En principe, oui, tout le monde peut consulter un ostéopathe, mais il existe des nuances selon l’âge, l’état de santé et la situation médicale.
Personnes qui peuvent consulter sans contre-indication
Adultes : pour des douleurs musculosquelettiques (dos, cervicales, articulations, maux de tête, etc.).
Sportifs : pour la récupération, la prévention ou le traitement de blessures fonctionnelles.
Femmes enceintes : accompagnement de la grossesse (douleurs lombaires, sciatiques, confort).
Nourrissons et enfants : pour certains troubles fonctionnels (torticolis congénital, coliques, plagiocéphalie, etc.) — à condition que l’ostéopathe soit formé à la pédiatrie.
Seniors : maintien de la mobilité, soulagement des douleurs articulaires.
Situations nécessitant prudence ou avis médical
Maladies graves ou urgences médicales (fractures, infections, cancers, AVC, maladies inflammatoires sévères, etc.) → l’ostéopathie ne se substitue jamais à la médecine et peut être contre-indiquée.
Pathologies nécessitant un diagnostic ou un suivi médical strict (ex. maladies cardiovasculaires, neurologiques, cancers) → l’ostéo peut accompagner mais jamais remplacer le traitement.

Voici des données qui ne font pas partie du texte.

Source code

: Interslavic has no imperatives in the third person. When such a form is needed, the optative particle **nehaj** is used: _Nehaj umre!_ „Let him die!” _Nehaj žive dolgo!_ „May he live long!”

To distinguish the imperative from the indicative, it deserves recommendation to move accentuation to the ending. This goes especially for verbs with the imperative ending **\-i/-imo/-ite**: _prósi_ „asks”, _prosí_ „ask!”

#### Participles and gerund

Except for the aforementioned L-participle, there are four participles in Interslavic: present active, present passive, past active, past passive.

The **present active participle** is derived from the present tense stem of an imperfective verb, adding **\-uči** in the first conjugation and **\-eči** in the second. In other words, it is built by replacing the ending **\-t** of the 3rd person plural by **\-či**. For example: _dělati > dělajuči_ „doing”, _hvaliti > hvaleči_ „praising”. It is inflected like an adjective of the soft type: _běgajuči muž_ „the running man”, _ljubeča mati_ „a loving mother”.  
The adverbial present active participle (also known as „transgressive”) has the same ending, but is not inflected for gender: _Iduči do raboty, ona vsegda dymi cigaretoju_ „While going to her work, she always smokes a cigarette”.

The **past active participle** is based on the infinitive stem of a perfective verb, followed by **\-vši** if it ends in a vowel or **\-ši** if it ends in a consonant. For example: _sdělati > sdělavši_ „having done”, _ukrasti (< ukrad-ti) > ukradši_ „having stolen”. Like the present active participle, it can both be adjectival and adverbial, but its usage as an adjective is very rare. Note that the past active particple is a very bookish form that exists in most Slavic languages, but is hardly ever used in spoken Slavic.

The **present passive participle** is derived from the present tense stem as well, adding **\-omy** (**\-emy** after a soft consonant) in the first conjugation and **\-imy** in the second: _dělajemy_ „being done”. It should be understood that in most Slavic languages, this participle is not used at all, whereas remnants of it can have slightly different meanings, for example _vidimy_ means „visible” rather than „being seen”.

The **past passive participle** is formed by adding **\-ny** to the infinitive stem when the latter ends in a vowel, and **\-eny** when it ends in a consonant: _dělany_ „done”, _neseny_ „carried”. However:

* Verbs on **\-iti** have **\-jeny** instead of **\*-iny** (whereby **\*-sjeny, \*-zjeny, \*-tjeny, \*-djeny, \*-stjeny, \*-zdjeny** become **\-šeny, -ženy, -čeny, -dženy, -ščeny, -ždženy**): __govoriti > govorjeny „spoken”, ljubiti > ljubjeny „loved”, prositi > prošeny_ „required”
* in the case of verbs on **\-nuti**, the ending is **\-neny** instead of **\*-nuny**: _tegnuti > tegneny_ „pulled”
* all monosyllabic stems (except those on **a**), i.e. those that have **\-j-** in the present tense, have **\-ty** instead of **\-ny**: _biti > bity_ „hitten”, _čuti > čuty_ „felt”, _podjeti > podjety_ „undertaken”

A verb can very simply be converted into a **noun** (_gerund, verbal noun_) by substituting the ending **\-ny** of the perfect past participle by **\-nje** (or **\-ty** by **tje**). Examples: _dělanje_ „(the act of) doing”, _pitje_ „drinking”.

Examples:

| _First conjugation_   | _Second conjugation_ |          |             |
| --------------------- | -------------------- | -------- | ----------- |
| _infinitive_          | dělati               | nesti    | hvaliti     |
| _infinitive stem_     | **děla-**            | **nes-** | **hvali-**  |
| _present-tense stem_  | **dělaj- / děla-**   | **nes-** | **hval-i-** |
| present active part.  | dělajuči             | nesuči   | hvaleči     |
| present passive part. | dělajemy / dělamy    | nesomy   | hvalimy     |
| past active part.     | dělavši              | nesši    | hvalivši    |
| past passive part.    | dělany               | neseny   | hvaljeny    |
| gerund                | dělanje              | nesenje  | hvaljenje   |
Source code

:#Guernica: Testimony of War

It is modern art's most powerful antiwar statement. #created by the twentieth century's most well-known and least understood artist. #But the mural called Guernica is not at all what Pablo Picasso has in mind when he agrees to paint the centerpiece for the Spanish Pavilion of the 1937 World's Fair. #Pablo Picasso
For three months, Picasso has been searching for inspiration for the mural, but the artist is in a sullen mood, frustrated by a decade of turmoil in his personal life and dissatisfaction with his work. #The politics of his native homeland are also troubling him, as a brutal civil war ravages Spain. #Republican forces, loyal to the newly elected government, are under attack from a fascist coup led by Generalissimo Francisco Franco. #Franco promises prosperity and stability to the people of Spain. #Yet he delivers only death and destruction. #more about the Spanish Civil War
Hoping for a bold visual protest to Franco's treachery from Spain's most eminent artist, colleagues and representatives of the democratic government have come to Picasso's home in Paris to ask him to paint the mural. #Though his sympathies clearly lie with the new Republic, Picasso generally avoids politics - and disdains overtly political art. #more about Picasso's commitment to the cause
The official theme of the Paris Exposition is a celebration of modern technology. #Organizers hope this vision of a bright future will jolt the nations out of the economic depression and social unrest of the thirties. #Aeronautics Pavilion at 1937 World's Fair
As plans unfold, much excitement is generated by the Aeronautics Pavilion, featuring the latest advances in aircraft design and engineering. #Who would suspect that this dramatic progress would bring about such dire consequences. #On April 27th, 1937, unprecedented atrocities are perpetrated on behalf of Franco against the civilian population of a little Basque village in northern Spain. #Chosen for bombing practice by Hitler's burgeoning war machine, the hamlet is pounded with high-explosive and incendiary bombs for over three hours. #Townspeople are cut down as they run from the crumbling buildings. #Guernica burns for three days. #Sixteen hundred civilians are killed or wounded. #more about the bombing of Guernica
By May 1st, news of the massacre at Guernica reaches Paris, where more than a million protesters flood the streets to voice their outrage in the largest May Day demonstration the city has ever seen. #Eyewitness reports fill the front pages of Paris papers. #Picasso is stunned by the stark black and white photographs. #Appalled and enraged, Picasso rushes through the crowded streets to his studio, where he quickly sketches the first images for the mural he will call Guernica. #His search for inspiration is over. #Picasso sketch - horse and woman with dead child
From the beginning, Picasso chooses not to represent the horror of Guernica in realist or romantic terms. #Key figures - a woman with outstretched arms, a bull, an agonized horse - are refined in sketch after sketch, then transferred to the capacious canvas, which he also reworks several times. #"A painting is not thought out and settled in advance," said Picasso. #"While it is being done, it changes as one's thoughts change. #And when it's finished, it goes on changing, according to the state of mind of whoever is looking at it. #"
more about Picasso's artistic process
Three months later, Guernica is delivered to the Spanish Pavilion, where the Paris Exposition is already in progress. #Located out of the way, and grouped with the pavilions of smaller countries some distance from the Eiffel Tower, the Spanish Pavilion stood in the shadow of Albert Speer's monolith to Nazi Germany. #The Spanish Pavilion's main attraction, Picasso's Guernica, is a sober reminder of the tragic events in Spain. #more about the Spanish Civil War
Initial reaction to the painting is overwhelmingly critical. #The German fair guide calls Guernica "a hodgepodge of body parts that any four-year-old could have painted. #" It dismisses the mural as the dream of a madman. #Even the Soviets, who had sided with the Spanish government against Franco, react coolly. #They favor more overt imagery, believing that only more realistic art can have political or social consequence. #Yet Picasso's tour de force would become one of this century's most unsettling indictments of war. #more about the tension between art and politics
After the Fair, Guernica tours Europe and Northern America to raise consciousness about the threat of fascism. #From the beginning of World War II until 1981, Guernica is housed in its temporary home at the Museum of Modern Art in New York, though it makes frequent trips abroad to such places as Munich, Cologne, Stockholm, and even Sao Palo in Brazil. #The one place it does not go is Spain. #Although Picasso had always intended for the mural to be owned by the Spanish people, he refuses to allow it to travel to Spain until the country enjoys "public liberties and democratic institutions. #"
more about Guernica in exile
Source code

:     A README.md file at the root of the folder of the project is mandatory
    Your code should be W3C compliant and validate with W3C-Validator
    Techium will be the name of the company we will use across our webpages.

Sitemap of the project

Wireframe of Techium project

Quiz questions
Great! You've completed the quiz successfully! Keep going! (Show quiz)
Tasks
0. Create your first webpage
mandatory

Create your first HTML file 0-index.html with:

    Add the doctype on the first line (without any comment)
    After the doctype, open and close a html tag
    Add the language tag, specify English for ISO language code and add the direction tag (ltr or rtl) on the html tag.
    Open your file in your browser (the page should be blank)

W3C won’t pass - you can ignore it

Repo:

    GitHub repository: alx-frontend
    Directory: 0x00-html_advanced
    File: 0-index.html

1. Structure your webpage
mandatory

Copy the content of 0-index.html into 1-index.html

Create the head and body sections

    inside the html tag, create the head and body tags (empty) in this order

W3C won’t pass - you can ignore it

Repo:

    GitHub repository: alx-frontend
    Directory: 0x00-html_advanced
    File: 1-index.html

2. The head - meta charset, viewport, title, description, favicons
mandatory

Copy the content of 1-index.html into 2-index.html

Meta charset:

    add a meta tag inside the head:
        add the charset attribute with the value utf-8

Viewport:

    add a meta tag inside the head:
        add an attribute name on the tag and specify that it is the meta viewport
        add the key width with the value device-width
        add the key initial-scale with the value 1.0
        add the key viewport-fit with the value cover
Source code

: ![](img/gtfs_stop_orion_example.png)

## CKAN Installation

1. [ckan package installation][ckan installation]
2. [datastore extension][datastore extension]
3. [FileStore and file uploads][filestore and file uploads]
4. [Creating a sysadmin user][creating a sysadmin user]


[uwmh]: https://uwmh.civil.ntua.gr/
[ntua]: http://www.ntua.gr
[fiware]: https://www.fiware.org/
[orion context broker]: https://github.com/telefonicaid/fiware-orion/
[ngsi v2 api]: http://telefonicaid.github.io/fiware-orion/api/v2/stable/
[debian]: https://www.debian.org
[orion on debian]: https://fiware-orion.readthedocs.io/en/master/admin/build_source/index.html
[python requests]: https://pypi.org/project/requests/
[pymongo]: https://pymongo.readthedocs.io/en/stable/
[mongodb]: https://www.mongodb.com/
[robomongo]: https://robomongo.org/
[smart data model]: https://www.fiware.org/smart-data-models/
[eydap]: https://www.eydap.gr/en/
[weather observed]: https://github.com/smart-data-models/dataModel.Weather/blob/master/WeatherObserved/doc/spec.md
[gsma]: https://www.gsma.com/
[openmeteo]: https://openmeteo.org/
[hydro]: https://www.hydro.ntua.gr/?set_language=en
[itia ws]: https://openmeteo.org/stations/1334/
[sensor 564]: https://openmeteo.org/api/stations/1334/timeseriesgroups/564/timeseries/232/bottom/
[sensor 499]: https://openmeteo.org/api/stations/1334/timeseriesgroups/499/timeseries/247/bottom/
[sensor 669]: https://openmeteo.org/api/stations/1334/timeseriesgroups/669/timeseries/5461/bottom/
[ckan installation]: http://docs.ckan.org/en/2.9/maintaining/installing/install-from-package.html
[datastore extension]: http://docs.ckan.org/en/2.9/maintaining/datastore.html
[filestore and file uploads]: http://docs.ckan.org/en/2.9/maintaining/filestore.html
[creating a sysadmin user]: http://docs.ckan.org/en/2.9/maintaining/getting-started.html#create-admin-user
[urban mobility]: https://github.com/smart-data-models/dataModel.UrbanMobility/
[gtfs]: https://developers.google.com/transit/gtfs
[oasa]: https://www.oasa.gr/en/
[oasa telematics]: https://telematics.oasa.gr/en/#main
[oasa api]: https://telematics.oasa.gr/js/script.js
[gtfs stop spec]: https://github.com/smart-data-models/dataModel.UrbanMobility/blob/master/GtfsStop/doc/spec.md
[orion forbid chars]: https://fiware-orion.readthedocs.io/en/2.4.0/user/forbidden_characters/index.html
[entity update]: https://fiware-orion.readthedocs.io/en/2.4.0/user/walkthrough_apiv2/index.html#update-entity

Nourrissons < 6 mois : la loi en France interdit aux ostéopathes de réaliser certaines manipulations, sauf avec un certificat médical attestant de l’absence de contre-indication.
En résumé
Tout le monde peut consulter un ostéopathe, mais certaines populations nécessitent des précautions (bébés, femmes enceintes, personnes âgées fragiles, pathologies lourdes).
L’ostéopathie est une approche complémentaire : elle n’exclut pas le suivi médical classique.
Un bon ostéopathe saura orienter vers un médecin si la situation dépasse son champ de compétence.